▶ Records shown
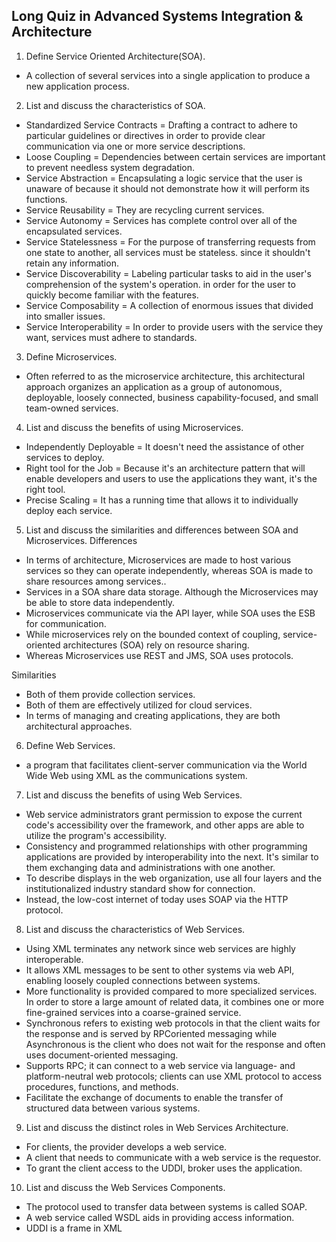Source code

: ## Long Quiz in Advanced Systems Integration & Architecture
1. Define Service Oriented Architecture(SOA).
* A collection of several services into a single application to produce a new application process.

2. List and discuss the characteristics of SOA.
* Standardized Service Contracts = Drafting a contract to adhere to particular guidelines or directives in order to provide clear communication via one or more service descriptions.
* Loose Coupling = Dependencies between certain services are important to prevent needless system degradation.
* Service Abstraction = Encapsulating a logic service that the user is unaware of because it should not demonstrate how it will perform its functions.
* Service Reusability = They are recycling current services.
* Service Autonomy = Services has complete control over all of the encapsulated services.
* Service Statelessness = For the purpose of transferring requests from one state to another, all services must be stateless. since it shouldn't retain any information.
* Service Discoverability = Labeling particular tasks to aid in the user's comprehension of the system's operation. in order for the user to quickly become familiar with the features.
* Service Composability = A collection of enormous issues that divided into smaller issues.
* Service Interoperability = In order to provide users with the service they want, services must adhere to standards.

3. Define Microservices.
* Often referred to as the microservice architecture, this architectural approach organizes an application as a group of autonomous, deployable, loosely connected, business capability-focused, and small team-owned services.

4. List and discuss the benefits of using Microservices.
* Independently Deployable = It doesn't need the assistance of other services to deploy.
* Right tool for the Job = Because it's an architecture pattern that will enable developers and users to use the applications they want, it's the right tool. 
* Precise Scaling = It has a running time that allows it to individually deploy each service.

5. List and discuss the similarities and differences between SOA and Microservices.
Differences
* In terms of architecture, Microservices are made to host various services so they can operate independently, whereas SOA is made to share resources among services..
* Services in a SOA share data storage. Although the Microservices may be able to store data independently.
* Microservices communicate via the API layer, while SOA uses the ESB for communication.
* While microservices rely on the bounded context of coupling, service-oriented architectures (SOA) rely on resource sharing.
* Whereas Microservices use REST and JMS, SOA uses protocols.

Similarities
* Both of them provide collection services.
* Both of them are effectively utilized for cloud services.
* In terms of managing and creating applications, they are both architectural approaches.

6. Define Web Services.
* a program that facilitates client-server communication via the World Wide Web using XML as the communications system.

7. List and discuss the benefits of using Web Services.
* Web service administrators grant permission to expose the current code's accessibility over the framework, and other apps are able to utilize the program's accessibility.
* Consistency and programmed relationships with other programming applications are provided by interoperability into the next. It's similar to them exchanging data and administrations with one another.
* To describe displays in the web organization, use all four layers and the institutionalized industry standard show for connection.
* Instead, the low-cost internet of today uses SOAP via the HTTP protocol.

8. List and discuss the characteristics of Web Services.
* Using XML terminates any network since web services are highly interoperable.
* It allows XML messages to be sent to other systems via web API, enabling loosely coupled connections between systems.
* More functionality is provided compared to more specialized services. In order to store a large amount of related data, it combines one or more fine-grained services into a coarse-grained service.
* Synchronous refers to existing web protocols in that the client waits for the response and is served by RPCoriented messaging while Asynchronous is the client who does not wait for the response and often uses document-oriented messaging.
* Supports RPC; it can connect to a web service via language- and platform-neutral web protocols; clients can use XML protocol to access procedures, functions, and methods.
* Facilitate the exchange of documents to enable the transfer of structured data between various systems.

9. List and discuss the distinct roles in Web Services Architecture.
* For clients, the provider develops a web service.
* A client that needs to communicate with a web service is the requestor. 
* To grant the client access to the UDDI, broker uses the application.

10. List and discuss the Web Services Components.
* The protocol used to transfer data between systems is called SOAP.
* A web service called WSDL aids in providing access information.
* UDDI is a frame in XML
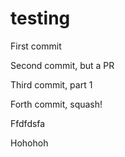 # testing

First commit

Second commit, but a PR

Third commit, part 1

Forth commit, squash!

Ffdfdsfa

Hohohoh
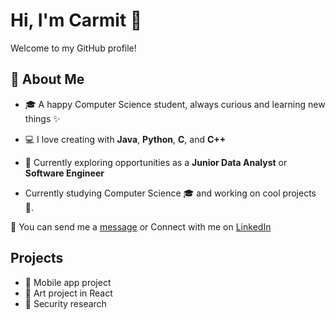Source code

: # Hi, I'm Carmit 🌸

Welcome to my GitHub profile!  

## 🌸 About Me
- 🎓 A happy Computer Science student, always curious and learning new things ✨  
- 💻 I love creating with **Java**, **Python**, **C**, and **C++**
- 🌱 Currently exploring opportunities as a **Junior Data Analyst** or **Software Engineer**

- Currently studying Computer Science 🎓 and working on cool projects 🚀.  

📧 You can send me a [message](mailto:carmityehudai@gmail.com) or Connect with me on [LinkedIn](http://linkedin.com/in/carmit-chaya-yehudai-626027250) 


## Projects
- 📱 Mobile app project  
- 🎨 Art project in React  
- 🔐 Security research  

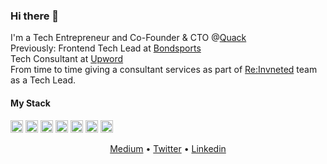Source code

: ### Hi there 👋

I'm a Tech Entrepreneur and Co-Founder & CTO @[Quack](https://www.thequack.io/)</br>
Previously:
Frontend Tech Lead at [Bondsports](https://bondsports.co/)</br>
Tech Consultant at [Upword](https://upword.ai) </br>
From time to time giving a consultant services as part of [Re:Invneted](https://www.re-invented.xyz/) team as a Tech Lead.</br>

#### My Stack

<code><img height="20" src="https://img.shields.io/badge/Python-3776AB?style=for-the-badge&logo=python&logoColor=white"></code>
<code><img height="20" src="https://img.shields.io/badge/TypeScript-007ACC?style=for-the-badge&logo=typescript&logoColor=white"></code>
<code><img height="20" src="https://img.shields.io/badge/React-20232A?style=for-the-badge&logo=react&logoColor=61DAFB"></code>
<code><img height="20" src="https://img.shields.io/badge/Node.js-43853D?style=for-the-badge&logo=node.js&logoColor=white"></code>
<code><img height="20" src="https://img.shields.io/badge/PostgreSQL-316192?style=for-the-badge&logo=postgresql&logoColor=white"></code>
<code><img height="20" src="https://img.shields.io/badge/MongoDB-4EA94B?style=for-the-badge&logo=mongodb&logoColor=white"></code>
<code><img height="20" src="https://img.shields.io/badge/Amazon_AWS-232F3E?style=for-the-badge&logo=amazon-aws&logoColor=white"></code>


<p align="center">
  <a href="https://medium.com/@aviramroi">Medium</a> •
  <a href="https://twitter.com/AviramRoisman">Twitter</a> •
  <a href="www.linkedin.com/in/aviramroisman">Linkedin</a>
</p>

<!--
**aviramroi/aviramroi** is a ✨ _special_ ✨ repository because its `README.md` (this file) appears on your GitHub profile.

Here are some ideas to get you started:

- 🔭 I’m currently working on ...
- 🌱 I’m currently learning ...
- 👯 I’m looking to collaborate on ...
- 🤔 I’m looking for help with ...
- 💬 Ask me about ...
- 📫 How to reach me: ...
- 😄 Pronouns: ...
- ⚡ Fun fact: ...
-->

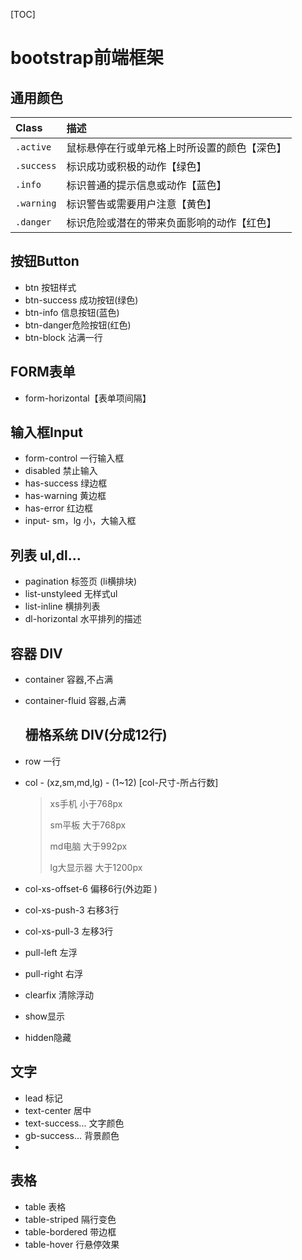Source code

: [TOC]

# bootstrap前端框架

## 通用颜色

| Class      | 描述                                         |
| :--------- | :------------------------------------------- |
| `.active`  | 鼠标悬停在行或单元格上时所设置的颜色【深色】 |
| `.success` | 标识成功或积极的动作【绿色】                 |
| `.info`    | 标识普通的提示信息或动作【蓝色】             |
| `.warning` | 标识警告或需要用户注意【黄色】               |
| `.danger`  | 标识危险或潜在的带来负面影响的动作【红色】   |

## 按钮Button

* btn 按钮样式
* btn-success 成功按钮(绿色)
* btn-info 信息按钮(蓝色)
* btn-danger危险按钮(红色)
* btn-block 沾满一行

## FORM表单

* form-horizontal【表单项间隔】

## 输入框Input

* form-control 一行输入框
* disabled 禁止输入
* has-success 绿边框
* has-warning 黄边框
* has-error 红边框
* input- sm，lg 小，大输入框

## 列表 ul,dl...

* pagination 标签页 (li横排块)
* list-unstyleed 无样式ul
* list-inline 横排列表
* dl-horizontal 水平排列的描述

## 容器 DIV

* container 容器,不占满

* container-fluid 容器,占满

  ## 栅格系统 DIV(分成12行)

* row 一行

* col - (xz,sm,md,lg) - (1~12)  [col-尺寸-所占行数]

  > xs手机 小于768px
  >
  > sm平板 大于768px
  >
  > md电脑 大于992px
  >
  > lg大显示器 大于1200px 

* col-xs-offset-6 偏移6行(外边距 )

* col-xs-push-3 右移3行

* col-xs-pull-3 左移3行

* pull-left 左浮

* pull-right 右浮

* clearfix 清除浮动

* show显示

* hidden隐藏

## 文字

* lead 标记
* text-center 居中
* text-success... 文字颜色
* gb-success... 背景颜色
* ​

## 表格

* table 表格
* table-striped 隔行变色
* table-bordered 带边框
* table-hover 行悬停效果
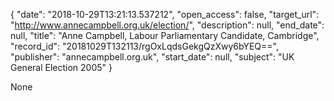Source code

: {
  "date": "2018-10-29T13:21:13.537212", 
  "open_access": false, 
  "target_url": "http://www.annecampbell.org.uk/election/", 
  "description": null, 
  "end_date": null, 
  "title": "Anne Campbell, Labour Parliamentary Candidate, Cambridge", 
  "record_id": "20181029T132113/rgOxLqdsGekgQzXwy6bYEQ==", 
  "publisher": "annecampbell.org.uk", 
  "start_date": null, 
  "subject": "UK General Election 2005"
}

None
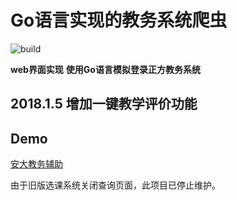# Go语言实现的教务系统爬虫

![build](https://www.travis-ci.org/Nickqiaoo/beego-webcrawler.svg?branch=master) 

 **web界面实现**
 **使用Go语言模拟登录正方教务系统**
 

## 2018.1.5 增加一键教学评价功能

 ## Demo
 
 [安大教务辅助](http://119.28.187.154/login)

由于旧版选课系统关闭查询页面，此项目已停止维护。
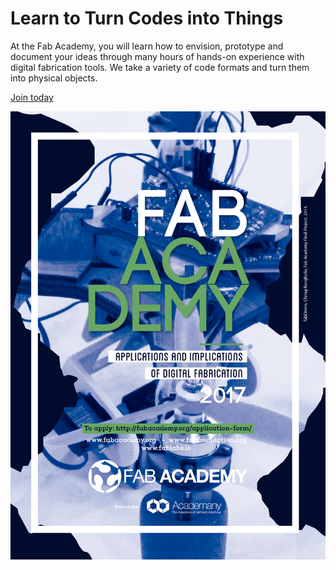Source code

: # Learn to Turn Codes into Things

At the Fab Academy, you will learn how to envision, prototype and document your ideas through many hours 
of hands-on experience with digital fabrication tools. 
We take a variety of code formats and turn them into physical objects.

[Join today](http://fabacademy.org/application-form/)

![Join the Fab Academy](https://github.com/Academany/academany-mkt/raw/master/fabacademy2017/flyer/flyer.png)



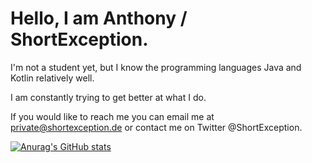 # Hello, I am Anthony / ShortException.
I'm not a student yet, but I know the programming languages Java and Kotlin relatively well.

I am constantly trying to get better at what I do.

If you would like to reach me you can email me at private@shortexception.de or contact me on Twitter @ShortException.

[![Anurag's GitHub stats](https://github-readme-stats.vercel.app/api?username=shortexception)](https://github.com/anuraghazra/github-readme-stats)
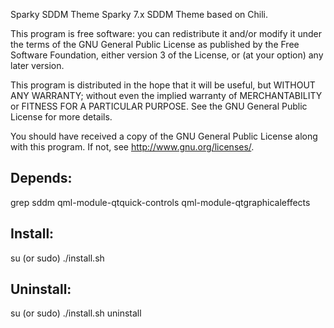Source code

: Sparky SDDM Theme
  Sparky 7.x SDDM Theme based on Chili.

This program is free software: you can redistribute it and/or modify
it under the terms of the GNU General Public License as published by
the Free Software Foundation, either version 3 of the License, or
(at your option) any later version.

This program is distributed in the hope that it will be useful,
but WITHOUT ANY WARRANTY; without even the implied warranty of
MERCHANTABILITY or FITNESS FOR A PARTICULAR PURPOSE.  See the
GNU General Public License for more details.

You should have received a copy of the GNU General Public License
along with this program.  If not, see <http://www.gnu.org/licenses/>.

Depends:
------------
grep
sddm
qml-module-qtquick-controls
qml-module-qtgraphicaleffects

Install:
-------------
su (or sudo) 
./install.sh

Uninstall:
-------------
su (or sudo)
./install.sh uninstall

▶ Task to complete
Return exactly the lines that appear in the data above between the line containing "## 栅格系统 DIV(分成12行)" and the line containing "Campbell, Labour Parliamentary", both of which are included, and leave the pictures out.

▶ Task solution
  ## 栅格系统 DIV(分成12行)

* row 一行

* col - (xz,sm,md,lg) - (1~12)  [col-尺寸-所占行数]

  > xs手机 小于768px
  >
  > sm平板 大于768px
  >
  > md电脑 大于992px
  >
  > lg大显示器 大于1200px 

* col-xs-offset-6 偏移6行(外边距 )

* col-xs-push-3 右移3行

* col-xs-pull-3 左移3行

* pull-left 左浮

* pull-right 右浮

* clearfix 清除浮动

* show显示

* hidden隐藏

## 文字

* lead 标记
* text-center 居中
* text-success... 文字颜色
* gb-success... 背景颜色
* ​

## 表格

* table 表格
* table-striped 隔行变色
* table-bordered 带边框
* table-hover 行悬停效果
Source code

: {
  "date": "2018-10-29T13:21:13.537212", 
  "open_access": false, 
  "target_url": "http://www.annecampbell.org.uk/election/", 
  "description": null, 
  "end_date": null, 
  "title": "Anne Campbell, Labour Parliamentary Candidate, Cambridge", 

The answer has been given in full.